A verbatim copy of all the data is required; the pictures should not appear in it.
========
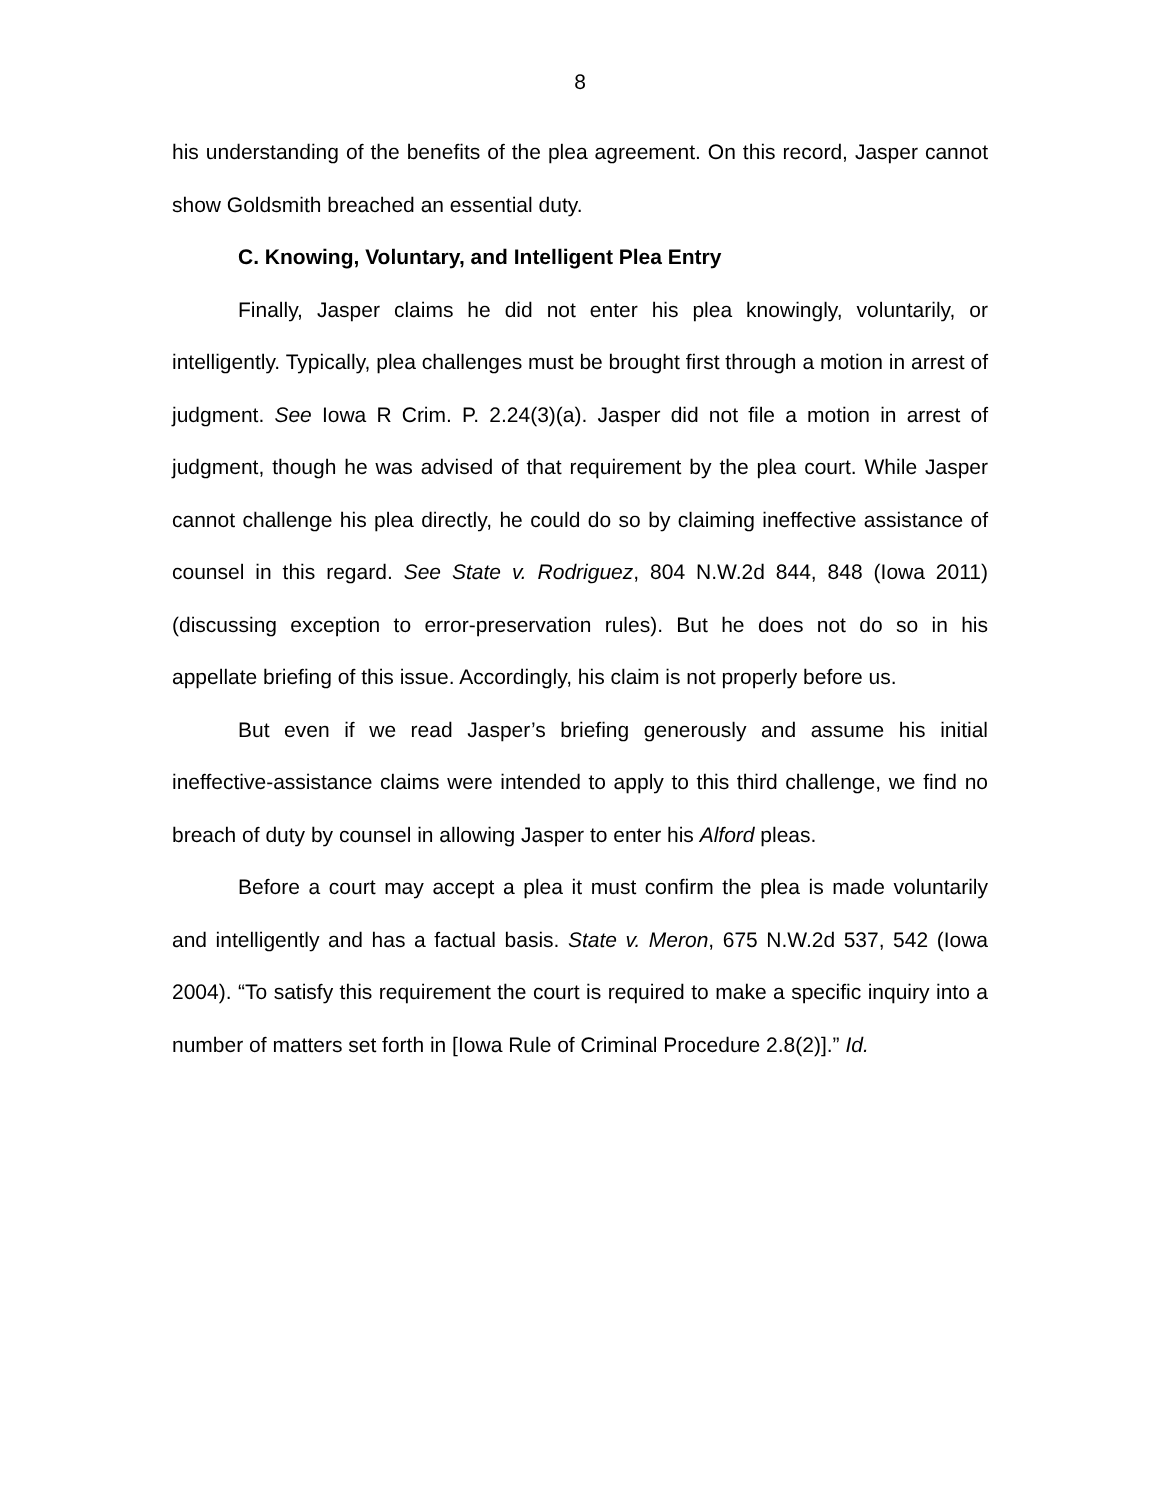8
his understanding of the benefits of the plea agreement. On this record, Jasper cannot show Goldsmith breached an essential duty.
C. Knowing, Voluntary, and Intelligent Plea Entry
Finally, Jasper claims he did not enter his plea knowingly, voluntarily, or intelligently. Typically, plea challenges must be brought first through a motion in arrest of judgment. See Iowa R Crim. P. 2.24(3)(a). Jasper did not file a motion in arrest of judgment, though he was advised of that requirement by the plea court. While Jasper cannot challenge his plea directly, he could do so by claiming ineffective assistance of counsel in this regard. See State v. Rodriguez, 804 N.W.2d 844, 848 (Iowa 2011) (discussing exception to error-preservation rules). But he does not do so in his appellate briefing of this issue. Accordingly, his claim is not properly before us.
But even if we read Jasper’s briefing generously and assume his initial ineffective-assistance claims were intended to apply to this third challenge, we find no breach of duty by counsel in allowing Jasper to enter his Alford pleas.
Before a court may accept a plea it must confirm the plea is made voluntarily and intelligently and has a factual basis. State v. Meron, 675 N.W.2d 537, 542 (Iowa 2004). “To satisfy this requirement the court is required to make a specific inquiry into a number of matters set forth in [Iowa Rule of Criminal Procedure 2.8(2)].” Id.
========
▸ **Answer for the task**
8
his understanding of the benefits of the plea agreement. On this record, Jasper cannot show Goldsmith breached an essential duty.
C. Knowing, Voluntary, and Intelligent Plea Entry
Finally, Jasper claims he did not enter his plea knowingly, voluntarily, or intelligently. Typically, plea challenges must be brought first through a motion in arrest of judgment. See Iowa R Crim. P. 2.24(3)(a). Jasper did not file a motion in arrest of judgment, though he was advised of that requirement by the plea court. While Jasper cannot challenge his plea directly, he could do so by claiming ineffective assistance of counsel in this regard. See State v. Rodriguez, 804 N.W.2d 844, 848 (Iowa 2011) (discussing exception to error-preservation rules). But he does not do so in his appellate briefing of this issue. Accordingly, his claim is not properly before us.
But even if we read Jasper’s briefing generously and assume his initial ineffective-assistance claims were intended to apply to this third challenge, we find no breach of duty by counsel in allowing Jasper to enter his Alford pleas.
Before a court may accept a plea it must confirm the plea is made voluntarily and intelligently and has a factual basis. State v. Meron, 675 N.W.2d 537, 542 (Iowa 2004). “To satisfy this requirement the court is required to make a specific inquiry into a number of matters set forth in [Iowa Rule of Criminal Procedure 2.8(2)].” Id.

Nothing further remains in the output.